[SOURCE INFORMATION]

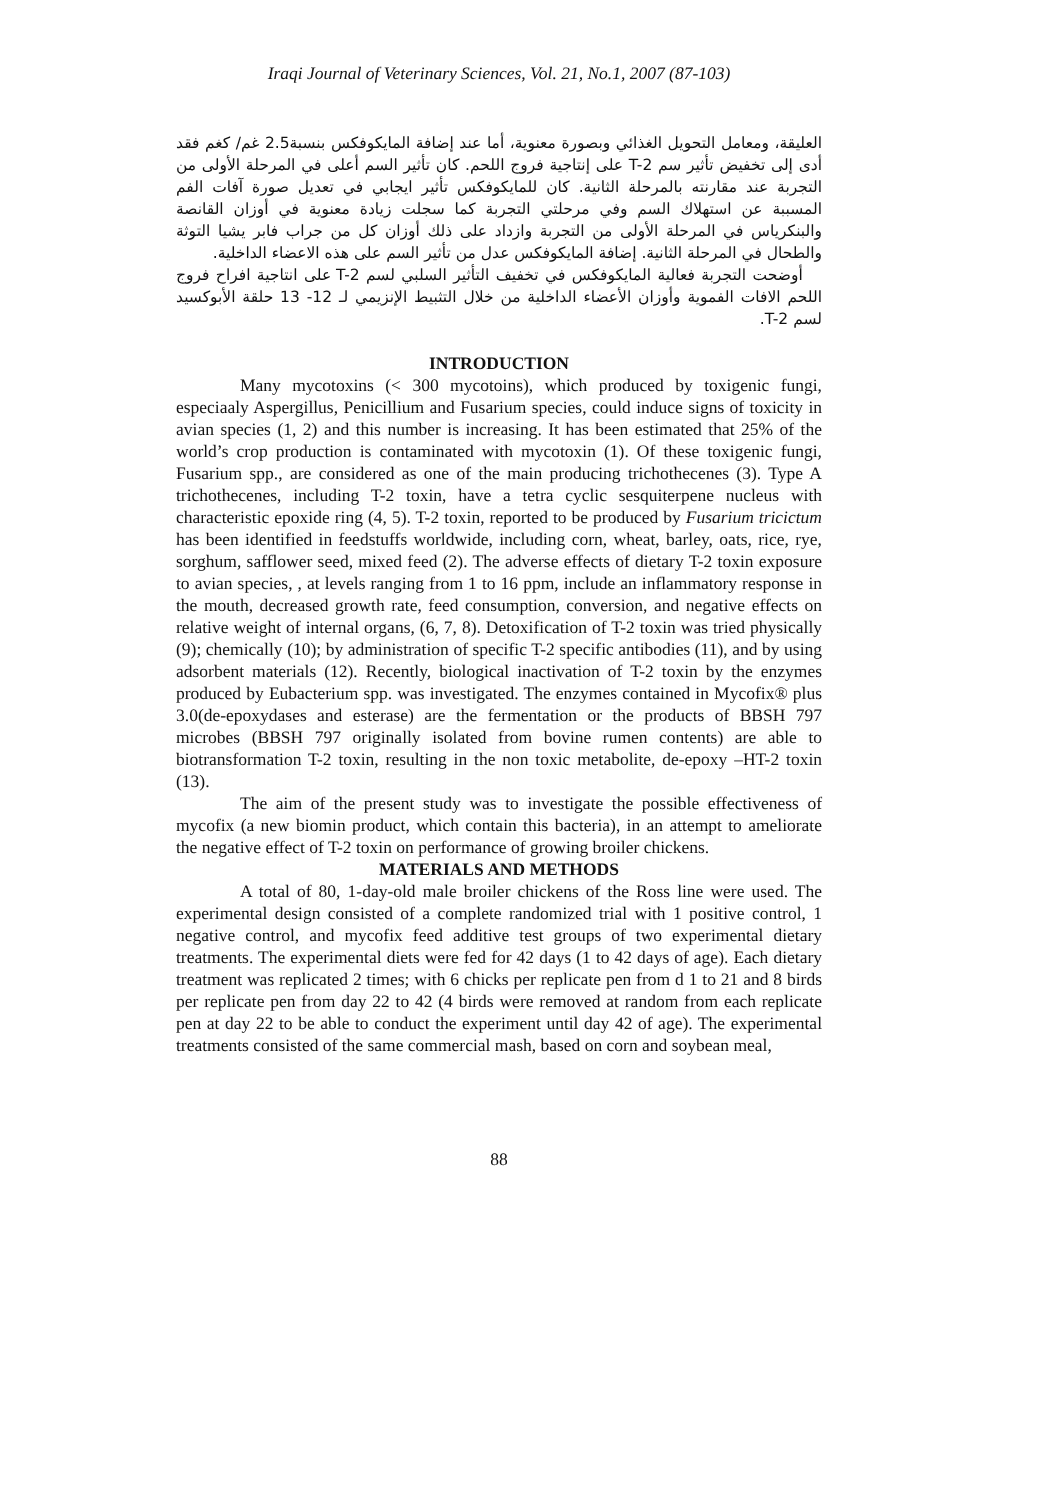Iraqi Journal of Veterinary Sciences, Vol. 21, No.1, 2007 (87-103)
العليقة، ومعامل التحويل الغذائي وبصورة معنوية، أما عند إضافة المايكوفكس بنسبة2.5 غم/ كغم فقد أدى إلى تخفيض تأثير سم T-2 على إنتاجية فروج اللحم. كان تأثير السم أعلى في المرحلة الأولى من التجربة عند مقارنته بالمرحلة الثانية. كان للمايكوفكس تأثير ايجابي في تعديل صورة آفات الفم المسببة عن استهلاك السم وفي مرحلتي التجربة كما سجلت زيادة معنوية في أوزان القانصة والبنكرياس في المرحلة الأولى من التجربة وازداد على ذلك أوزان كل من جراب فابر يشيا التوثة والطحال في المرحلة الثانية. إضافة المايكوفكس عدل من تأثير السم على هذه الاعضاء الداخلية.
أوضحت التجربة فعالية المايكوفكس في تخفيف التأثير السلبي لسم T-2 على انتاجية افراح فروج اللحم الافات الفموية وأوزان الأعضاء الداخلية من خلال التثبيط الإنزيمي لـ 12- 13 حلقة الأبوكسيد لسم T-2.
INTRODUCTION
Many mycotoxins (< 300 mycotoins), which produced by toxigenic fungi, especiaaly Aspergillus, Penicillium and Fusarium species, could induce signs of toxicity in avian species (1, 2) and this number is increasing. It has been estimated that 25% of the world’s crop production is contaminated with mycotoxin (1). Of these toxigenic fungi, Fusarium spp., are considered as one of the main producing trichothecenes (3). Type A trichothecenes, including T-2 toxin, have a tetra cyclic sesquiterpene nucleus with characteristic epoxide ring (4, 5). T-2 toxin, reported to be produced by Fusarium tricictum has been identified in feedstuffs worldwide, including corn, wheat, barley, oats, rice, rye, sorghum, safflower seed, mixed feed (2). The adverse effects of dietary T-2 toxin exposure to avian species, , at levels ranging from 1 to 16 ppm, include an inflammatory response in the mouth, decreased growth rate, feed consumption, conversion, and negative effects on relative weight of internal organs, (6, 7, 8). Detoxification of T-2 toxin was tried physically (9); chemically (10); by administration of specific T-2 specific antibodies (11), and by using adsorbent materials (12). Recently, biological inactivation of T-2 toxin by the enzymes produced by Eubacterium spp. was investigated. The enzymes contained in Mycofix® plus 3.0(de-epoxydases and esterase) are the fermentation or the products of BBSH 797 microbes (BBSH 797 originally isolated from bovine rumen contents) are able to biotransformation T-2 toxin, resulting in the non toxic metabolite, de-epoxy –HT-2 toxin (13).
The aim of the present study was to investigate the possible effectiveness of mycofix (a new biomin product, which contain this bacteria), in an attempt to ameliorate the negative effect of T-2 toxin on performance of growing broiler chickens.
MATERIALS AND METHODS
A total of 80, 1-day-old male broiler chickens of the Ross line were used. The experimental design consisted of a complete randomized trial with 1 positive control, 1 negative control, and mycofix feed additive test groups of two experimental dietary treatments. The experimental diets were fed for 42 days (1 to 42 days of age). Each dietary treatment was replicated 2 times; with 6 chicks per replicate pen from d 1 to 21 and 8 birds per replicate pen from day 22 to 42 (4 birds were removed at random from each replicate pen at day 22 to be able to conduct the experiment until day 42 of age). The experimental treatments consisted of the same commercial mash, based on corn and soybean meal,
88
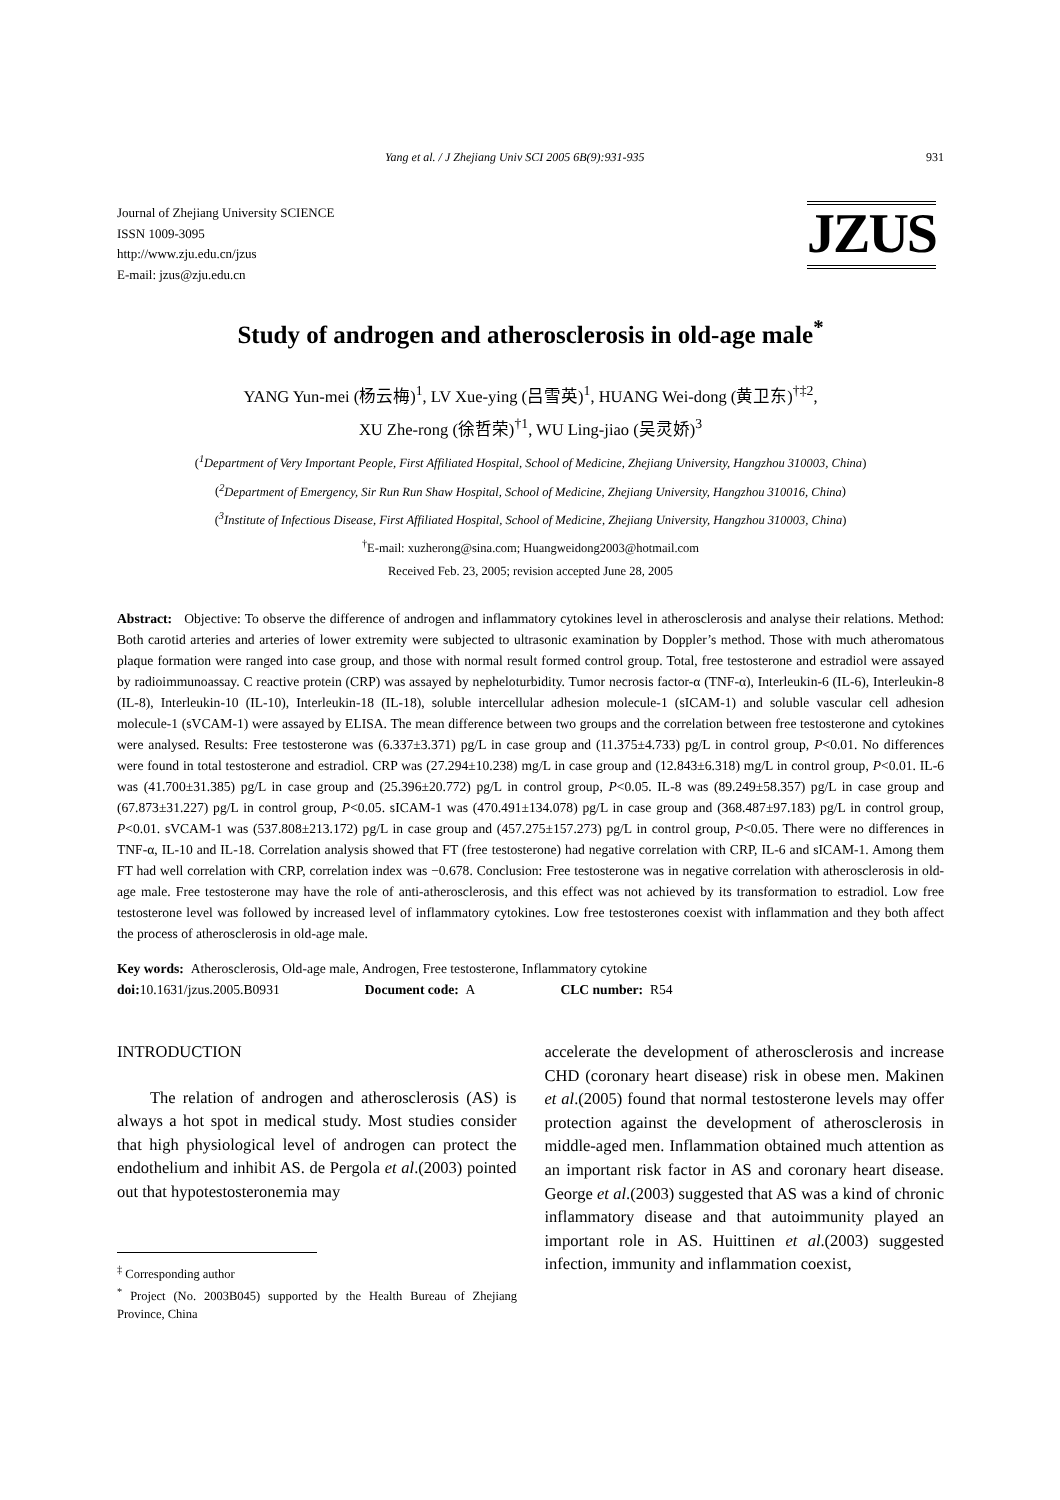Yang et al. / J Zhejiang Univ SCI 2005 6B(9):931-935 931
Journal of Zhejiang University SCIENCE
ISSN 1009-3095
http://www.zju.edu.cn/jzus
E-mail: jzus@zju.edu.cn
JZUS
Study of androgen and atherosclerosis in old-age male<sup>*</sup>
YANG Yun-mei (杨云梅)<sup>1</sup>, LV Xue-ying (吕雪英)<sup>1</sup>, HUANG Wei-dong (黄卫东)<sup>†‡2</sup>,
XU Zhe-rong (徐哲荣)<sup>†1</sup>, WU Ling-jiao (吴灵娇)<sup>3</sup>
(<sup>1</sup>Department of Very Important People, First Affiliated Hospital, School of Medicine, Zhejiang University, Hangzhou 310003, China)
(<sup>2</sup>Department of Emergency, Sir Run Run Shaw Hospital, School of Medicine, Zhejiang University, Hangzhou 310016, China)
(<sup>3</sup>Institute of Infectious Disease, First Affiliated Hospital, School of Medicine, Zhejiang University, Hangzhou 310003, China)
<sup>†</sup> E-mail: xuzherong@sina.com; Huangweidong2003@hotmail.com
Received Feb. 23, 2005; revision accepted June 28, 2005
Abstract: Objective: To observe the difference of androgen and inflammatory cytokines level in atherosclerosis and analyse their relations. Method: Both carotid arteries and arteries of lower extremity were subjected to ultrasonic examination by Doppler’s method. Those with much atheromatous plaque formation were ranged into case group, and those with normal result formed control group. Total, free testosterone and estradiol were assayed by radioimmunoassay. C reactive protein (CRP) was assayed by nepheloturbidity. Tumor necrosis factor-α (TNF-α), Interleukin-6 (IL-6), Interleukin-8 (IL-8), Interleukin-10 (IL-10), Interleukin-18 (IL-18), soluble intercellular adhesion molecule-1 (sICAM-1) and soluble vascular cell adhesion molecule-1 (sVCAM-1) were assayed by ELISA. The mean difference between two groups and the correlation between free testosterone and cytokines were analysed. Results: Free testosterone was (6.337±3.371) pg/L in case group and (11.375±4.733) pg/L in control group, P<0.01. No differences were found in total testosterone and estradiol. CRP was (27.294±10.238) mg/L in case group and (12.843±6.318) mg/L in control group, P<0.01. IL-6 was (41.700±31.385) pg/L in case group and (25.396±20.772) pg/L in control group, P<0.05. IL-8 was (89.249±58.357) pg/L in case group and (67.873±31.227) pg/L in control group, P<0.05. sICAM-1 was (470.491±134.078) pg/L in case group and (368.487±97.183) pg/L in control group, P<0.01. sVCAM-1 was (537.808±213.172) pg/L in case group and (457.275±157.273) pg/L in control group, P<0.05. There were no differences in TNF-α, IL-10 and IL-18. Correlation analysis showed that FT (free testosterone) had negative correlation with CRP, IL-6 and sICAM-1. Among them FT had well correlation with CRP, correlation index was −0.678. Conclusion: Free testosterone was in negative correlation with atherosclerosis in old-age male. Free testosterone may have the role of anti-atherosclerosis, and this effect was not achieved by its transformation to estradiol. Low free testosterone level was followed by increased level of inflammatory cytokines. Low free testosterones coexist with inflammation and they both affect the process of atherosclerosis in old-age male.
Key words: Atherosclerosis, Old-age male, Androgen, Free testosterone, Inflammatory cytokine
doi: 10.1631/jzus.2005.B0931 Document code: A CLC number: R54
INTRODUCTION
The relation of androgen and atherosclerosis (AS) is always a hot spot in medical study. Most studies consider that high physiological level of androgen can protect the endothelium and inhibit AS. de Pergola et al.(2003) pointed out that hypotestosteronemia may
<sup>‡</sup> Corresponding author
<sup>*</sup> Project (No. 2003B045) supported by the Health Bureau of Zhejiang Province, China
accelerate the development of atherosclerosis and increase CHD (coronary heart disease) risk in obese men. Makinen et al.(2005) found that normal testosterone levels may offer protection against the development of atherosclerosis in middle-aged men. Inflammation obtained much attention as an important risk factor in AS and coronary heart disease. George et al.(2003) suggested that AS was a kind of chronic inflammatory disease and that autoimmunity played an important role in AS. Huittinen et al.(2003) suggested infection, immunity and inflammation coexist,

[/SOURCE INFORMATION]

Apply a filter for "toxin" to the entries and show each line that passes.

Many mycotoxins (< 300 mycotoins), which produced by toxigenic fungi, especiaaly Aspergillus, Penicillium and Fusarium species, could induce signs of toxicity in avian species (1, 2) and this number is increasing. It has been estimated that 25% of the world’s crop production is contaminated with mycotoxin (1). Of these toxigenic fungi, Fusarium spp., are considered as one of the main producing trichothecenes (3). Type A trichothecenes, including T-2 toxin, have a tetra cyclic sesquiterpene nucleus with characteristic epoxide ring (4, 5). T-2 toxin, reported to be produced by Fusarium tricictum has been identified in feedstuffs worldwide, including corn, wheat, barley, oats, rice, rye, sorghum, safflower seed, mixed feed (2). The adverse effects of dietary T-2 toxin exposure to avian species, , at levels ranging from 1 to 16 ppm, include an inflammatory response in the mouth, decreased growth rate, feed consumption, conversion, and negative effects on relative weight of internal organs, (6, 7, 8). Detoxification of T-2 toxin was tried physically (9); chemically (10); by administration of specific T-2 specific antibodies (11), and by using adsorbent materials (12). Recently, biological inactivation of T-2 toxin by the enzymes produced by Eubacterium spp. was investigated. The enzymes contained in Mycofix® plus 3.0(de-epoxydases and esterase) are the fermentation or the products of BBSH 797 microbes (BBSH 797 originally isolated from bovine rumen contents) are able to biotransformation T-2 toxin, resulting in the non toxic metabolite, de-epoxy –HT-2 toxin (13).
The aim of the present study was to investigate the possible effectiveness of mycofix (a new biomin product, which contain this bacteria), in an attempt to ameliorate the negative effect of T-2 toxin on performance of growing broiler chickens.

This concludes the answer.